Paging - Overview

Overview

The main functions of paging are performed when a program tries to access pages that are not currently mapped to physical memory (RAM). This situation is known as a page fault. The operating system must then take control and handle the page fault, in a manner invisible to the program. Therefore, the operating system must:

  1. Determine the location of the data in auxiliary storage.
  2. Obtain an empty page frame in RAM to use as a container for the data.
  3. Load the requested data into the available page frame.
  4. Update the page table to show the new data.
  5. Return control to the program, transparently retrying the instruction that caused the page fault.

Until there is not enough RAM to store all the data needed, the process of obtaining an empty page frame does not involve removing another page from RAM. If all page frames are non-empty, obtaining an empty page frame requires choosing a page frame containing data to empty. If the data in that page frame has been modified since it was read into RAM (i.e., if it has become "dirty"), it must be written back to its location in secondary storage before being freed; otherwise, the contents of the page's page frame in RAM are the same as the contents of the page in secondary storage, so it does not need to be written back to secondary storage.

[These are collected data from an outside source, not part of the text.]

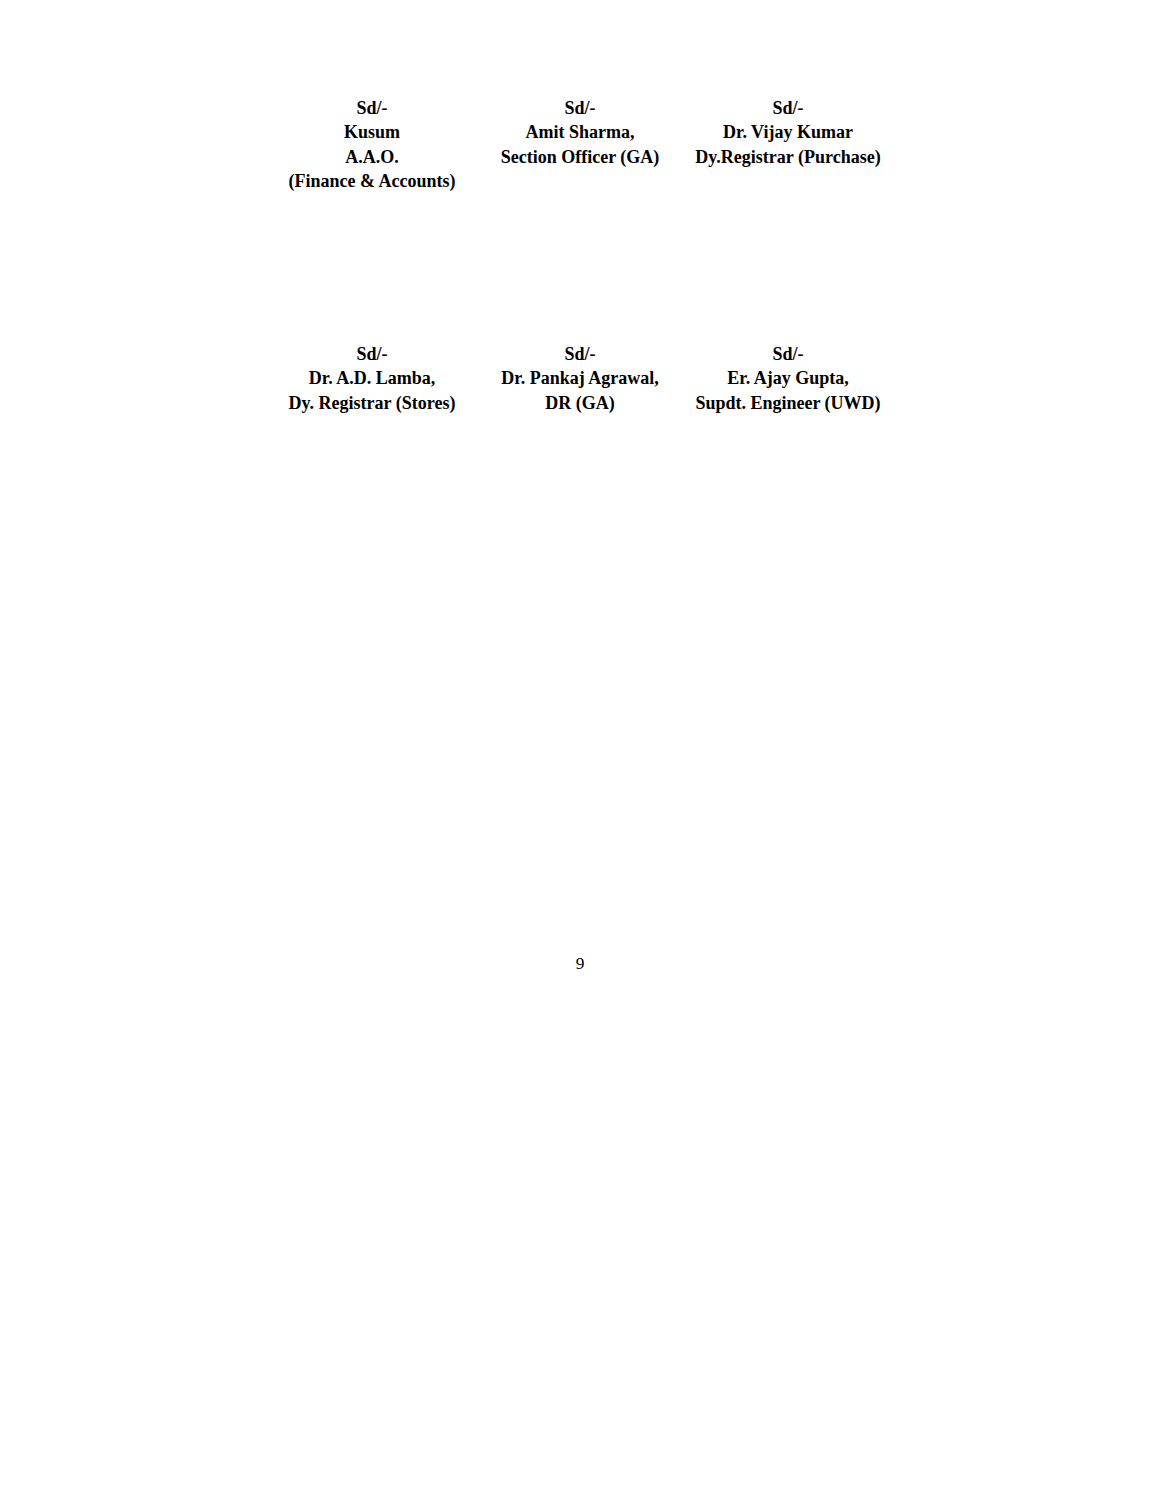| Sd/- Kusum A.A.O. (Finance & Accounts) | Sd/- Amit Sharma, Section Officer (GA) | Sd/- Dr. Vijay Kumar Dy.Registrar (Purchase) |
| Sd/- Dr. A.D. Lamba, Dy. Registrar (Stores) | Sd/- Dr. Pankaj Agrawal, DR (GA) | Sd/- Er. Ajay Gupta, Supdt. Engineer (UWD) |
9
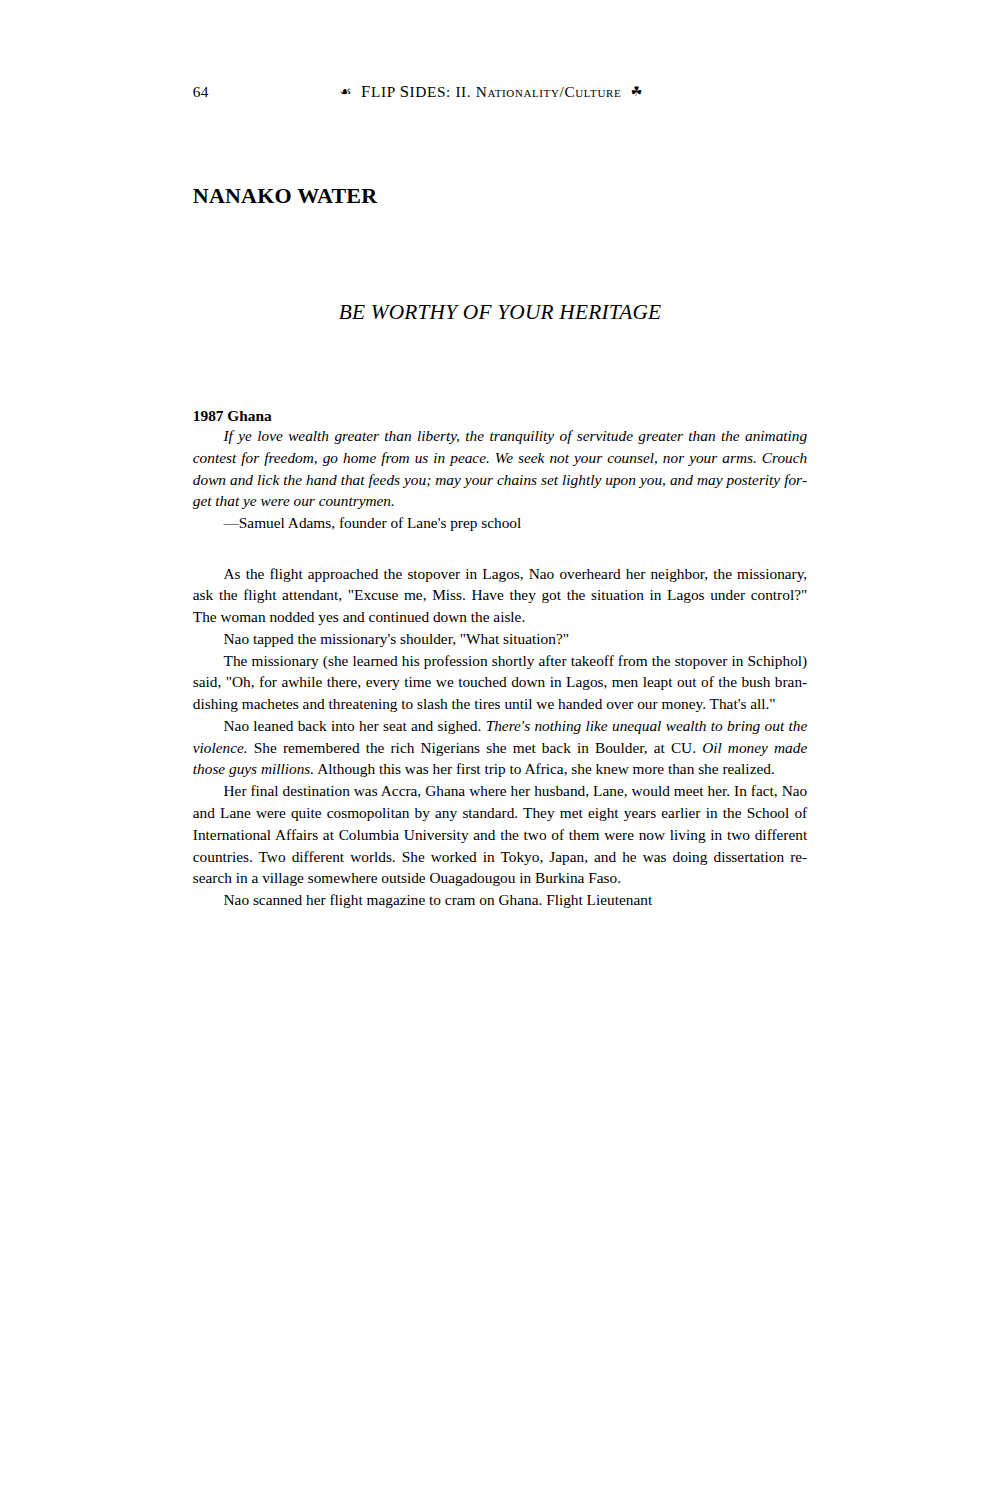64
☙ FLIP SIDES: II. Nationality/Culture ☘
NANAKO WATER
BE WORTHY OF YOUR HERITAGE
1987 Ghana
If ye love wealth greater than liberty, the tranquility of servitude greater than the animating contest for freedom, go home from us in peace. We seek not your counsel, nor your arms. Crouch down and lick the hand that feeds you; may your chains set lightly upon you, and may posterity forget that ye were our countrymen.
—Samuel Adams, founder of Lane's prep school
As the flight approached the stopover in Lagos, Nao overheard her neighbor, the missionary, ask the flight attendant, "Excuse me, Miss. Have they got the situation in Lagos under control?" The woman nodded yes and continued down the aisle.
Nao tapped the missionary's shoulder, "What situation?"
The missionary (she learned his profession shortly after takeoff from the stopover in Schiphol) said, "Oh, for awhile there, every time we touched down in Lagos, men leapt out of the bush brandishing machetes and threatening to slash the tires until we handed over our money. That's all."
Nao leaned back into her seat and sighed. There's nothing like unequal wealth to bring out the violence. She remembered the rich Nigerians she met back in Boulder, at CU. Oil money made those guys millions. Although this was her first trip to Africa, she knew more than she realized.
Her final destination was Accra, Ghana where her husband, Lane, would meet her. In fact, Nao and Lane were quite cosmopolitan by any standard. They met eight years earlier in the School of International Affairs at Columbia University and the two of them were now living in two different countries. Two different worlds. She worked in Tokyo, Japan, and he was doing dissertation research in a village somewhere outside Ouagadougou in Burkina Faso.
Nao scanned her flight magazine to cram on Ghana. Flight Lieutenant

If a reference is then made to that page, a page fault will occur, and an empty page frame must be obtained and the contents of the page in secondary storage again read into that page frame.

Efficient paging systems must determine the page frame to empty by choosing one that is least likely to be needed within a short time. There are various page replacement algorithms that try to do this. Most operating systems use some approximation of the least recently used (LRU) page replacement algorithm (the LRU itself cannot be implemented on the current hardware) or a working set-based algorithm.

To further increase responsiveness, paging systems may employ various strategies to predict which pages will be needed soon. Such systems will attempt to load pages into main memory preemptively, before a program references them.